Il ne s’agit pas de la langue, justement, mais du code orthographique. Changer l’orthographe ne signifie pas changer la langue. Ce qu’on aime dans la langue de Molière, ce n’est pas le fait qu’il ait écrit «moy» à la place de «moi». A un moment, on a décidé d’écrire «aimais» à l’imparfait plutôt que «aimoys», pour adapter le code à la langue orale. Cela ne signifie pas qu’on se mettra à écrire comme on parle, bien entendu. Si on écrit «nénufar» ou «afolant» avec un «f», «nourir» avec un «r», on ne touche pas à la langue. Cela ne change rien au sens ni à la prononciation. «Mourir» s’écrit bien avec un «r». «Bonhomie» prenait un «m» alors que «bonhomme» en prend deux: est-ce cohérent? Pourquoi ne pas terminer «absous» et «dissous» avec un «t», pour correspondre aux féminins. On embrouille les gens avec des exceptions et des incohérences. Mais l’idée des réformateurs de 1990 consistait à ne rien imposer, à laisser cohabiter les graphies.
Etait-ce une erreur?
Ils pensaient que la nouvelle orthographe se généraliserait progressivement, mais ça n’a pas été le cas. Imposer aurait peut-être rendu la réforme encore plus compliquée. Nous avons eu, en 2008, des circulaires ministérielles qui, initialement, prévoyaient d’enseigner «exclusivement» les graphies réformées. C’est finalement le terme «prioritairement» qui a été privilégié. L’idée était qu’il y ait une latitude sur les questions de l’orthographe, ce qui a été le cas pendant des siècles, soit dit en passant.
Refuser de simplifier l’orthographe, n’est-ce pas tout bonnement élitiste? Le débat recouvre des enjeux démocratiques…
Absolument. Certains estiment qu’en simplifiant, on nuit au sens de l’effort.

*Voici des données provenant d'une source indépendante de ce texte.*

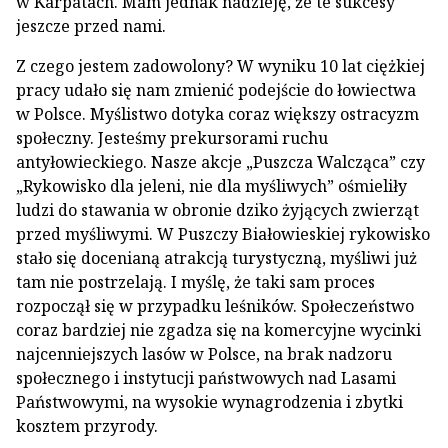
w Karpatach. Mam jednak nadzieję, że te sukcesy
jeszcze przed nami.
Z czego jestem zadowolony? W wyniku 10 lat ciężkiej
pracy udało się nam zmienić podejście do łowiectwa
w Polsce. Myślistwo dotyka coraz większy ostracyzm
społeczny. Jesteśmy prekursorami ruchu
antyłowieckiego. Nasze akcje „Puszcza Walcząca” czy
„Rykowisko dla jeleni, nie dla myśliwych” ośmieliły
ludzi do stawania w obronie dziko żyjących zwierząt
przed myśliwymi. W Puszczy Białowieskiej rykowisko
stało się docenianą atrakcją turystyczną, myśliwi już
tam nie postrzelają. I myślę, że taki sam proces
rozpoczął się w przypadku leśników. Społeczeństwo
coraz bardziej nie zgadza się na komercyjne wycinki
najcenniejszych lasów w Polsce, na brak nadzoru
społecznego i instytucji państwowych nad Lasami
Państwowymi, na wysokie wynagrodzenia i zbytki
kosztem przyrody.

Nous disons que le sens de l’effort mérite d’être consacré à des choses plus importantes qu’apprendre des exceptions. L’enjeu démocratique est celui de l’accessibilité de l’écrit. C’est pourquoi, personnellement, je prends mon bâton de pèlerin pour refuser l’écriture inclusive, celle qui ajoute des points médians, etc. C’est un objectif qui va à l’encontre de l’appropriation de la langue par tous.

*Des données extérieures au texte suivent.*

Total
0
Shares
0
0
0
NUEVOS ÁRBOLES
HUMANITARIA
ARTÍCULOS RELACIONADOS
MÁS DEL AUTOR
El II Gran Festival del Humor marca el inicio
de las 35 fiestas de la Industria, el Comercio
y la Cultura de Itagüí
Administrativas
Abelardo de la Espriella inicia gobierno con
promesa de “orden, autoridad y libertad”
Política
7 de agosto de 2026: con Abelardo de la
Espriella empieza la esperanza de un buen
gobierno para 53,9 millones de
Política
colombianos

Faut-il à présent fixer une échéance?
Il faudrait déjà commencer par enseigner sans tergiverser la réforme de 1990, qu’on arrête de mettre un accent circonflexe à «ile» et à «aout», par exemple. Cette décision a été prise en 2008. Et les dictionnaires et toutes les instances ont validé les nouvelles graphies.
Est-il courant que l’on enseigne encore l’ancienne orthographe, dans les faits?

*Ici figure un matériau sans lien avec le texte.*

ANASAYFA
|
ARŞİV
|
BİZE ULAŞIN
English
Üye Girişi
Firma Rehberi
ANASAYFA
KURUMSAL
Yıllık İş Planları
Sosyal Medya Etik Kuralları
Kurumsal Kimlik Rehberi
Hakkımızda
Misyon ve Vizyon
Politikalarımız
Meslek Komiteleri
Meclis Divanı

Je l’observe chez mes étudiants, pourtant loin d’être nés en 1990. C’est qu’on n’a pas dû leur apprendre l’orthographe réformée. Pourtant, il faut le dire, il n’y a pas grand-chose dans cette réforme, c’est léger. Et le code a changé au cours de l’histoire. Pensez-vous que lorsque vous lisez leurs textes, vous lisez les éditions originales de Voltaire et de Montesquieu? Beaucoup de gens ont cette croyance erronée qu’en réformant, on balayerait mille ans de langue française, qu’on toucherait au patrimoine. C’est pourquoi un minimum d’information sur le sujet est indispensable. «Oignon» et «ognon» ont cohabité pendant des décennies. Dans son dictionnaire de 1932, l’Académie française a opté pour «oignon», la graphie la plus compliquée, le «i» n’ayant pas de valeur phonétique. Aujourd’hui, on veut juste rectifier quelques scories. Donc oui, il y a un côté élitiste, chez des gens qui apprécient la complexité et les bizarreries de ce qui n’est jamais qu’un code. Ils y sont parvenus, alors les autres le devraient aussi. Mais d’un point de vue démocratique, ce n’est pas de nature à faciliter l’appropriation de la langue par tous, sachant que même les plus aguerris rencontrent des difficultés.